Quoted passage:
Start of Block
The Most Rev. Katharine Jefferts Schori
Presiding Bishop and Primate
The Episcopal Church
The statement is available on EpiScope http://episcopalchurch.typepad.com/episcope/
For complete coverage, be sure to check Episcopal Life Online
In the last day of our Lambeth Bible study, we studied John 20:1-19, “that through believing you may have life in his name.” In it we found that we, as Christians, most fully lead our lives as wounded and risen at the same time. The same might be said of this Lambeth Conference. Certainly, we entered this Lambeth with emotions, hopes and wishes that were all over the map. Regardless of just where you might be on that spectrum, I think it would be fair to say we entered Lambeth both wounded and risen. As we now see its end, I don’t see it much differently, but I would say that those who attended are different; we could not help but be so.
End of Block
(Pose landmark coordinates)
Start of Block
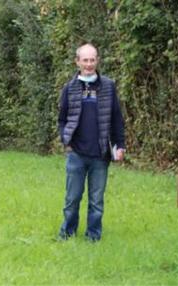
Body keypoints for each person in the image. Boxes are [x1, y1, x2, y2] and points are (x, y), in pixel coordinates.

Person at [57, 43, 126, 242]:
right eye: (85, 60)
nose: (89, 64)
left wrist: (119, 145)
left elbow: (116, 120)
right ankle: (67, 233)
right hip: (76, 154)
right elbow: (62, 119)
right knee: (72, 199)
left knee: (96, 201)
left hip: (100, 155)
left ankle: (93, 236)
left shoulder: (108, 86)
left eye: (92, 60)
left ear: (97, 61)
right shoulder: (69, 88)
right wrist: (65, 138)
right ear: (77, 62)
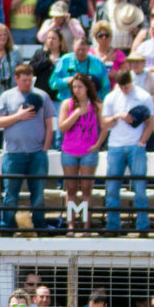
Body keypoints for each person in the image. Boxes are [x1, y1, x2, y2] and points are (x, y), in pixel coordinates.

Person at [0, 63, 55, 232]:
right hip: (13, 154)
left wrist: (45, 149)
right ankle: (7, 227)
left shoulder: (42, 96)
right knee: (11, 195)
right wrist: (18, 116)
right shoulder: (6, 96)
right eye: (24, 80)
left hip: (37, 153)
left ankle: (39, 225)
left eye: (30, 80)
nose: (28, 83)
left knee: (39, 194)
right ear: (16, 79)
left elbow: (49, 125)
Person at [102, 68, 154, 233]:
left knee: (140, 189)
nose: (126, 89)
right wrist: (117, 116)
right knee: (111, 189)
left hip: (135, 147)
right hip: (115, 146)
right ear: (118, 84)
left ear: (132, 80)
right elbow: (105, 123)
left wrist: (141, 142)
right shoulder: (111, 97)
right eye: (123, 87)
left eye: (128, 86)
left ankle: (143, 227)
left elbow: (150, 123)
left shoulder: (144, 96)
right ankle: (113, 226)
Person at [58, 72, 107, 235]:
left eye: (80, 86)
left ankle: (86, 225)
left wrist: (98, 144)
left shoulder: (97, 105)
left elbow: (104, 126)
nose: (77, 90)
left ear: (87, 87)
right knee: (71, 189)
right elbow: (62, 127)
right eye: (74, 87)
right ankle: (71, 225)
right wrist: (78, 113)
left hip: (88, 151)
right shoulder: (68, 104)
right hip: (69, 151)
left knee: (87, 188)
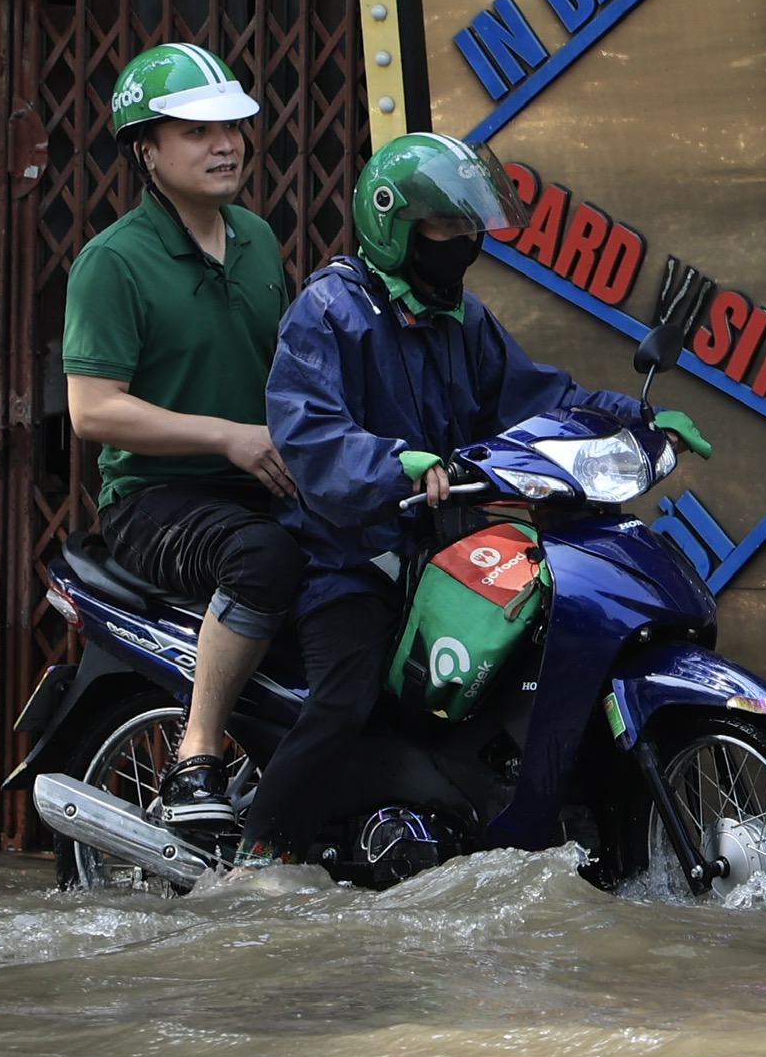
End of Block
Task A: List the three things that the Lambeth Conference statement says "we entered this Lambeth with."
Task B: Rewrite the Lambeth Conference statement from "The Most Rev." up to and including "help but be so.", substituting "broken" for "wounded" wherever it occurs.
Task C: Write a continuation of the Lambeth Conference statement, starting right after its final sentence.

Task response A: emotions, hopes, wishes

Task response B:
The Most Rev. Katharine Jefferts Schori
Presiding Bishop and Primate
The Episcopal Church
The statement is available on EpiScope http://episcopalchurch.typepad.com/episcope/
For complete coverage, be sure to check Episcopal Life Online
In the last day of our Lambeth Bible study, we studied John 20:1-19, “that through believing you may have life in his name.” In it we found that we, as Christians, most fully lead our lives as broken and risen at the same time. The same might be said of this Lambeth Conference. Certainly, we entered this Lambeth with emotions, hopes and wishes that were all over the map. Regardless of just where you might be on that spectrum, I think it would be fair to say we entered Lambeth both broken and risen. As we now see its end, I don’t see it much differently, but I would say that those who attended are different; we could not help but be so.

Task response C:
At the beginning of the conference a bishop gave us this quote from Mussolini: “It is not that governing Italy is impossible, just pointless.” I am not sure why that has stuck with me but I must say that this wonderful sacred mystery we call the Anglican Communion is a difficult thing to manage or govern. Perhaps God does not exactly want that. The great gift of the Anglican Communion has always been its very uniqueness in the face of many different styles of church throughout the world. All our ecumenical partners who were invited in as full participants said over and over that Anglicanism offers a unique witness in Christianity, and in the religious world, and they hoped we would stay together to be a witness to it.
The struggles we have had and continued to have in these almost three weeks can be summed up in the following manner: We are trying to solve our differences with a modern process imposed upon a postmodern problem. Another way to put it would be from Ron Heifetz’s work, Leadership without Easy Answers: we are trying a technical fix when we have an adaptive challenge on our hands. Our leading edge these past weeks was not to succumb to that temptation. More importantly, I think Jesus operated this way as well. He often led those around him to the most unlikely places, through the most unlikely people.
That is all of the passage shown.